Monday 4 March 2019

(ARN-)AVROM KATSEV

(ARN-)AVROM KATSEV (1916-2000)

            He was a poet, born in the village of Chernin, Kiev district, into a family of farmers. When young, he lived in the Kalinindorf Ethnic Jewish District amid the Kherson steppes. While still a student at the Odessa Pedagogical Institute, he published his first poems. He debuted in print in 1931 in Zay gerekht (Get ready!) He was particularly successful with children’s poems which appeared in: Emes (Truth), Oktyaberl (Little October), and Yunge gvardye (Young guard). Under the supervision of Leyb Kvitko, the state publishers in Kiev in 1940 brought out Katsev’s first collection for these youngest lovers of the Yiddish word. Even after WWII he continued writing children’s poetry in Yiddish, when conditions under the Stalinist regime meant that there were no Jewish schools and no institutions in which children might hear a Yiddish word spoken openly. He graduated from the Odessa Pedagogical Institute and worked as a teacher in Jewish schools in the city of Konotop, Chernihiv district, Ukraine. During the period when Jewish schools were closed in the Soviet Union, he taught for several decades of Russian and Ukrainian in the Saratov, Kam"yanets'-Podil's'kyy, and Kherson districts. His poetry was well known to readers of Sovetish heymland (Soviet homeland) in Moscow, Folks-shtime (Voice of the people) in Warsaw, and Birobidzhaner shtern (Birobidzhan star). In 1980, the Moscow publishing house of Sovetskii pisatel' brought his poetry anthology Dos gute vort (The good word). And his collections of poetry were translated into Russian and Ukrainian. In 1990 he made aliya to Israel and published work in: Di goldene keyt (The golden chain), Yerusholaimer almanakh (Jerusalem almanac), Letste nayes (Latest news), Naye tsaytung (New newspaper), and Kind-un-keyt (Young and old).

His books include: Kinder lidelekh (Children’s poetry) (Kiev, 1940), 24 pp.; Dos gute vort, poems (Moscow: Sovetski pisatel, 1980), 129 pp.
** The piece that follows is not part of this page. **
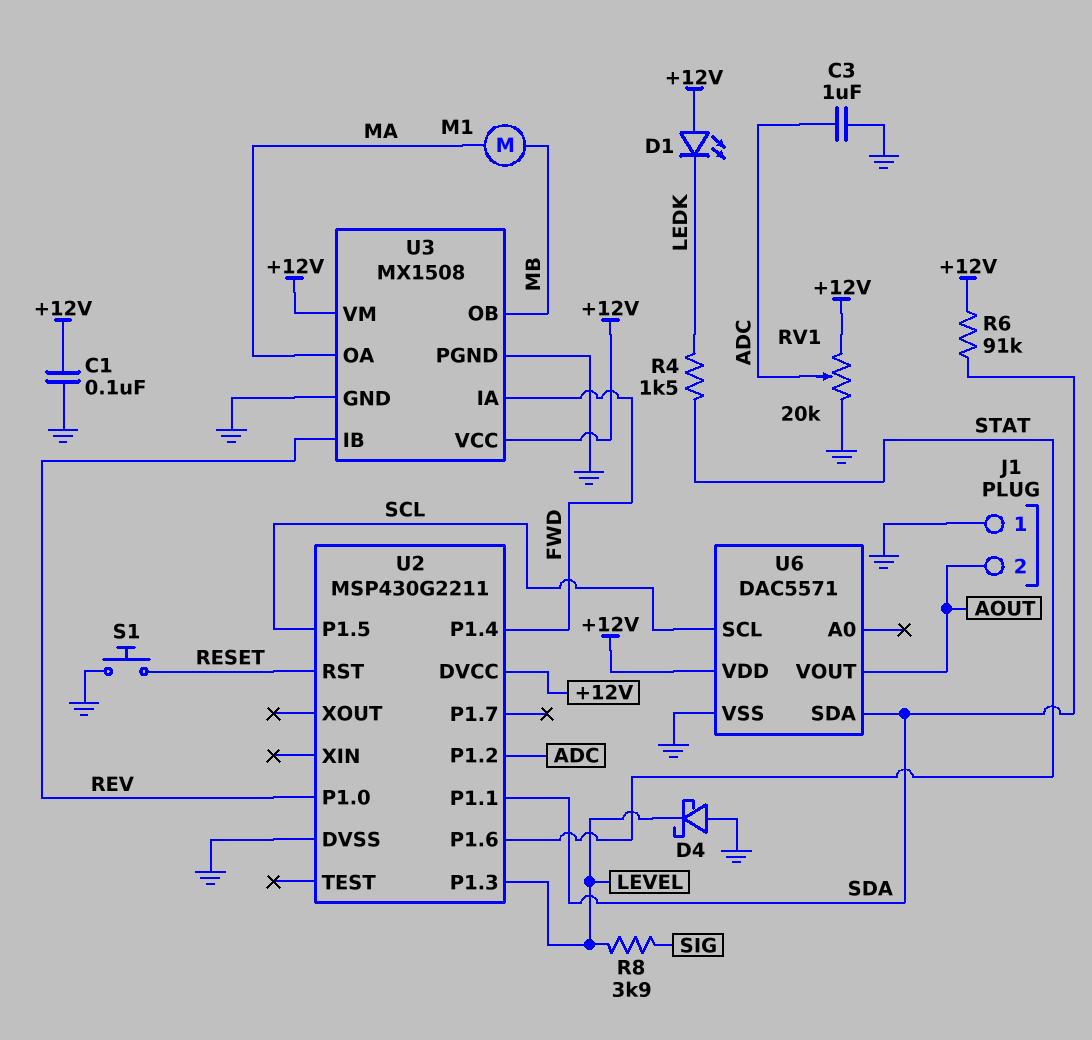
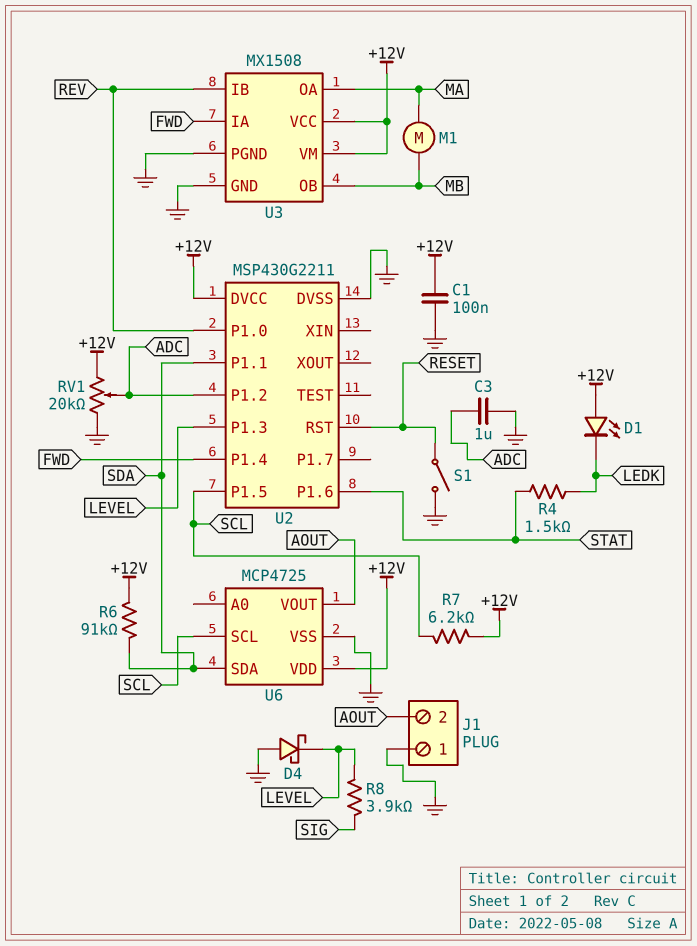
R7: none -> 6.2k (+12V, SCL)
S1: button (GND, RESET) -> switch (GND, RESET)
U6: DAC5571 -> MCP4725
His work appeared in Ukrainian translation: Bulitsiya povna liudei (The street full of people) (Simferopol, 1972); and List do dida (A letter to Grandfather), children’s poetry (Kiev, 1975).

Sources: Supplement to Folks-shtime (Warsaw) (February 25, 1961); Yankev Glatshteyn, In der velt mit yidish (The world with Yiddish) (New York, 1972), p. 369; H. Rabinkov, in Birobidzhaner shtern (Birobidzhan) (July 6, 1980).

Yekhezkl Lifshits

[Additional information from: Berl Kagan, comp., Leksikon fun yidish-shraybers (Biographical dictionary of Yiddish writers) (New York, 1986), col. 477; and Chaim Beider, Leksikon fun yidishe shrayber in ratn-farband (Biographical dictionary of Yiddish writers in the Soviet Union), ed. Boris Sandler and Gennady Estraikh (New York: Congress for Jewish Culture, Inc., 2011), pp. 323-24.]